AWS Startups Blog
Why Snapt Built the ADC for the DevOps of Today
Guest post by Dave Blakey, Co-Founder and CEO of Snapt
The goal with Snapt, which I co-founded in 2012 with my fellow South African Douglas Cherry, was always to be radically different and extraordinarily innovative. With offices in Cape Town, South Africa and Atlanta, Georgia, we are trusted by large-scale customers like NASA and Target to solve their unique application delivery controller (ADC) requirements, but with a model that is accessible to everyone from start-ups to Fortune 500 companies.
The need for ADC solutions has never been greater. With the advent of social media, the sharing economy, high-resolution images of all kinds and for all purposes, IoT, 5G networks, globally integrated knowledge economies, increased digital security threats, and big data ecommerce—just to name a few forces—data transactions are increasing in volume and complexity and the need to manage the critical network infrastructure that all these transactions pass through is only increasing.
The foundation of Snapt is to make a product that’s easy-to-use, will be able to run in tomorrow’s networks, and adds real daily value to the applications it manages, through modern models, ease of use and deployment, and the always-on, ever-changing needs and nature of DevOps.
So what’s going on, exactly?
ADCs primarily consist of a load balancer, web accelerator, and web application firewall for business-critical services, particularly web traffic. These solutions optimize performance, allow complex scaling rulesets, and provide security to important components of your infrastructure.
The goal is to ensure the main objectives of critical infrastructure, including:
- The need to improve the security of data and servers
- The need to improve the performance of critical services
- The need to ensure uptime of critical business services
- The need to drive business costs down and reduce TCO
Existing ADC vendors are delivering new solutions built on 20-year-old architecture. People are paying for overhead, costs, and support to bridge that gap. Resource-intensive solutions with complicated and unnecessary systems are being patched into ingress controllers and virtual environments.
Why is this happening?
DevOps has brought a new view of network architecture design, thinking, and standards as a result of a new breed of products and organizational needs. This brings with it added complexities from a deployment, standards, disaster recovery, and management perspective which requires ADC solutions that are agile, powerful, secure and at an extremely disruptive price. The gulf, quite simply, is that DevOps and their needs have changed the game, as well as how applications are being delivered, complicating things even further.
The person now responsible for this is completely different today than it was previously. In the past, a network engineer who specialized in load balancing would control the load balancer and provide service to other departments. Today, a multi-disciplinary DevOps engineer is usually in charge, or someone very similar to that person. The responsibility is to ensure the performance, security, and reliability of the service.
However, the products that provide these services haven’t been changing to meet the needs of the environments and DevOps-led positions, something that we intend to continue to lead the change in.
In particular, the ADC market is changing largely based on the nature of network architecture in response to growing data, security concerns and new protocols that define how applications run on the network.

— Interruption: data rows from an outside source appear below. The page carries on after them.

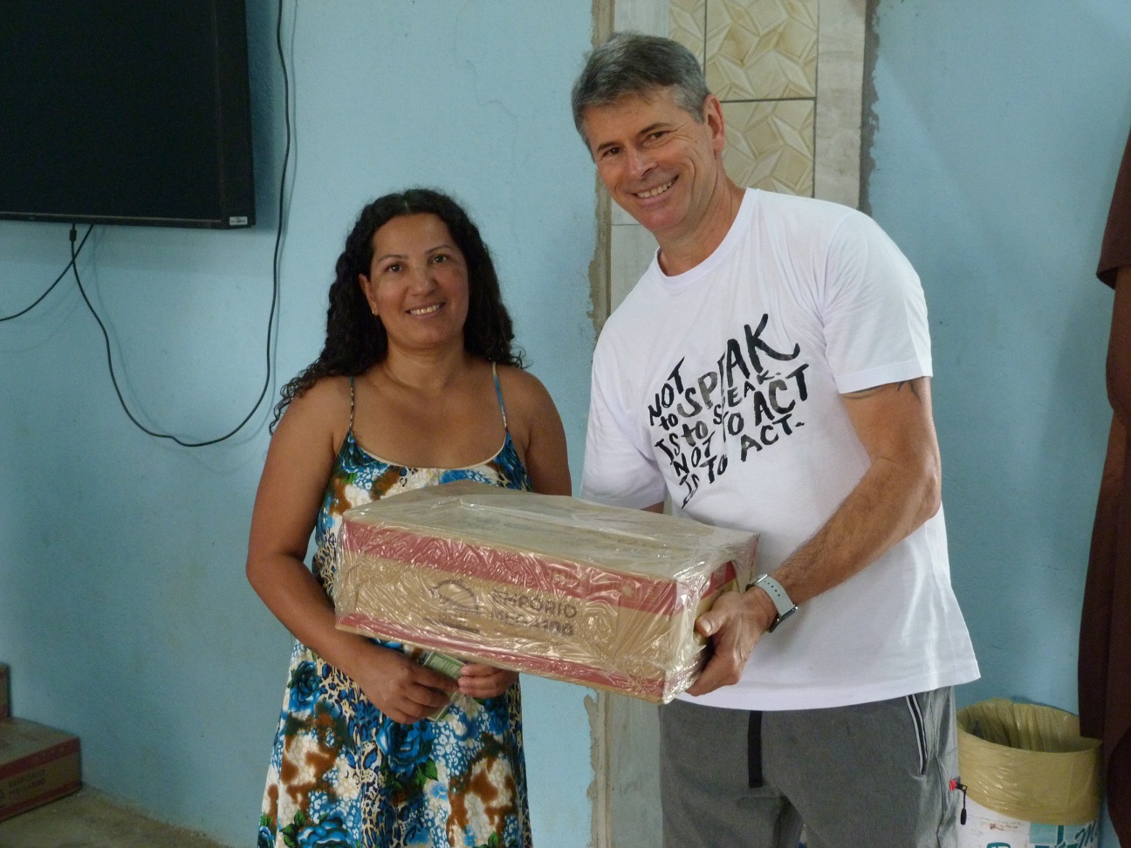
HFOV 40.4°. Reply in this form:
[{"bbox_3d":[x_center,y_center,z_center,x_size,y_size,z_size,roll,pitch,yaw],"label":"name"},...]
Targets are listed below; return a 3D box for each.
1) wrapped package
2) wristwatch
[{"bbox_3d":[-0.018,0.197,1.933,0.437,0.142,0.295,9,10,24],"label":"wrapped package"},{"bbox_3d":[0.255,0.216,1.870,0.037,0.057,0.063,-35,-6,-24],"label":"wristwatch"}]

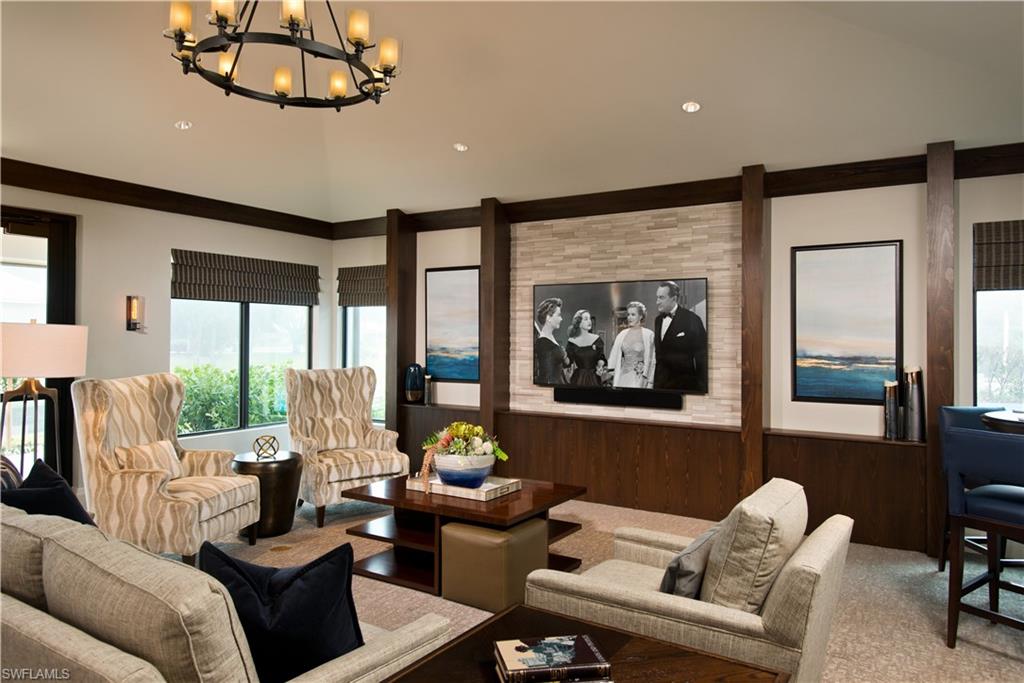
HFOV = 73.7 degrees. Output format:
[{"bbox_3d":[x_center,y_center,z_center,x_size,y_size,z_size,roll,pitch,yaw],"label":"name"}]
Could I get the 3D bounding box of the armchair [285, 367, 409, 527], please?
[{"bbox_3d":[-1.411,0.841,5.784,0.761,1.182,0.826,0,0,-37],"label":"armchair"}]

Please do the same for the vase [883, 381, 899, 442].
[{"bbox_3d":[2.647,0.474,4.760,0.098,0.405,0.098,0,1,31],"label":"vase"}]

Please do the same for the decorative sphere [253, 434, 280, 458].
[{"bbox_3d":[-1.814,0.781,5.076,0.181,0.181,0.181,0,0,32],"label":"decorative sphere"}]

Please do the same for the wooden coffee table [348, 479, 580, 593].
[{"bbox_3d":[-0.291,1.187,4.317,1.225,0.496,0.920,0,0,32],"label":"wooden coffee table"}]

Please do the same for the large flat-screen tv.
[{"bbox_3d":[0.922,-0.050,6.026,1.631,0.937,0.065,0,0,32],"label":"large flat-screen tv"}]

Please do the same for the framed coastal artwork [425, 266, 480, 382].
[{"bbox_3d":[-0.599,-0.166,7.042,0.742,1.186,0.043,0,0,32],"label":"framed coastal artwork"}]

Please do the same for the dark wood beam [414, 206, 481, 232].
[{"bbox_3d":[-0.600,-1.190,6.691,0.970,0.182,0.130,0,1,31],"label":"dark wood beam"}]

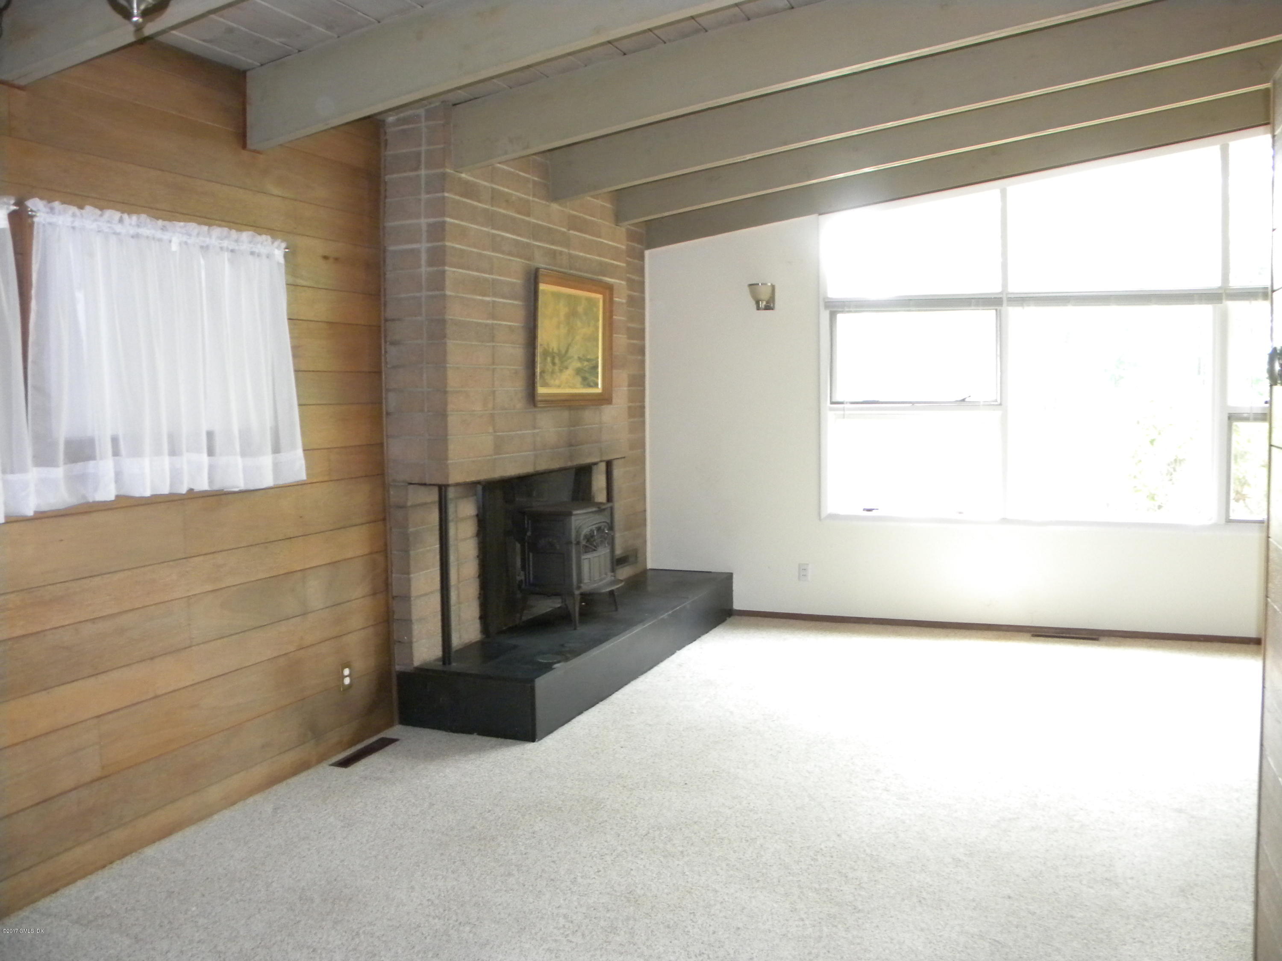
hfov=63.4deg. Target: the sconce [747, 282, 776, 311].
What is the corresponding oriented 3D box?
[{"bbox_3d":[0.761,-1.182,6.639,0.153,0.168,0.171,1,5,23],"label":"sconce"}]

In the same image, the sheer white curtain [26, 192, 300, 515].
[{"bbox_3d":[-1.600,-0.416,3.577,0.090,0.930,1.140,1,5,23],"label":"sheer white curtain"}]

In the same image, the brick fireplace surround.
[{"bbox_3d":[-0.453,-0.494,5.845,0.324,2.490,2.700,1,5,23],"label":"brick fireplace surround"}]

With more and more enterprises turning to software-based ADC solutions, our best-in-class products and services are designed to improve and protect a clients’ virtual infrastructure while delivering business-critical applications anytime, anywhere, on any device, platform or cloud-based infrastructure. We work with companies globally to ensure their websites and services are always online.
The ADC today needs to stay out of the way of engineers and enable their application delivery. The same ADC needs to be able to run in a lightweight container and micro-service environment.
How do we do this?
We are unique in a market of predominantly legacy vendors. Snapt allows DevOps to focus on optimizing, enhancing and building on any network and any environment—all while allowing their critical infrastructure to remain safe and secure. Built around modern models, use-cases, with ease of use and deployment, the flexibility of environments and user empowerment is key. Snapt ADC powers some of the largest tech companies and startups in the world. Our customers span e-commerce, digital publishing, EdTech, science, banking, and government. In short, Snapt is always looking to the future, to the environments, networks and use cases where critical infrastructure needs to be easily deployed and managed, to allow for peace of mind for DevOps, and beyond.